▼
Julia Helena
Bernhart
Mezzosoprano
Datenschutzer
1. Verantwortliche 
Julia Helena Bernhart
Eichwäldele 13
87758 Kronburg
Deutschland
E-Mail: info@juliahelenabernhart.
▲
▼
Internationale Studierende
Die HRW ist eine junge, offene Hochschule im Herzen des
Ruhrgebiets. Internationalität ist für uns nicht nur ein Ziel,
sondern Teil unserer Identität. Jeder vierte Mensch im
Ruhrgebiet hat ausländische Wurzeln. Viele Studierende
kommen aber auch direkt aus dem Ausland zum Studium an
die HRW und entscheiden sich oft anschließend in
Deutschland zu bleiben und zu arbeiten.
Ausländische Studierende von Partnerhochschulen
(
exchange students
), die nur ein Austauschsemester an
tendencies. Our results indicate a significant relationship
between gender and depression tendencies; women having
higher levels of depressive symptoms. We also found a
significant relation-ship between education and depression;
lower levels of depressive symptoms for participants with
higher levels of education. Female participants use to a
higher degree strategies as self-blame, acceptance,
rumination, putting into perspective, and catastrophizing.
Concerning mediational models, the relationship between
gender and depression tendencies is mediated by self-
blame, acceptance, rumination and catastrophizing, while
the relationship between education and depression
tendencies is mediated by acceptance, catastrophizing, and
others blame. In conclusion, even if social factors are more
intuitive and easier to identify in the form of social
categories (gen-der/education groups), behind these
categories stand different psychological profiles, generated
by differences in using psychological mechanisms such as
▲
What you have to do – Starting at the line above that contains "Ruhrgebiet hat ausländische", write out each line exactly until the line that contains "ein Austauschsemester an" has been written, and stop there.

Response for this exercise –
Ruhrgebiet hat ausländische Wurzeln. Viele Studierende
kommen aber auch direkt aus dem Ausland zum Studium an
die HRW und entscheiden sich oft anschließend in
Deutschland zu bleiben und zu arbeiten.
Ausländische Studierende von Partnerhochschulen
(
exchange students
), die nur ein Austauschsemester an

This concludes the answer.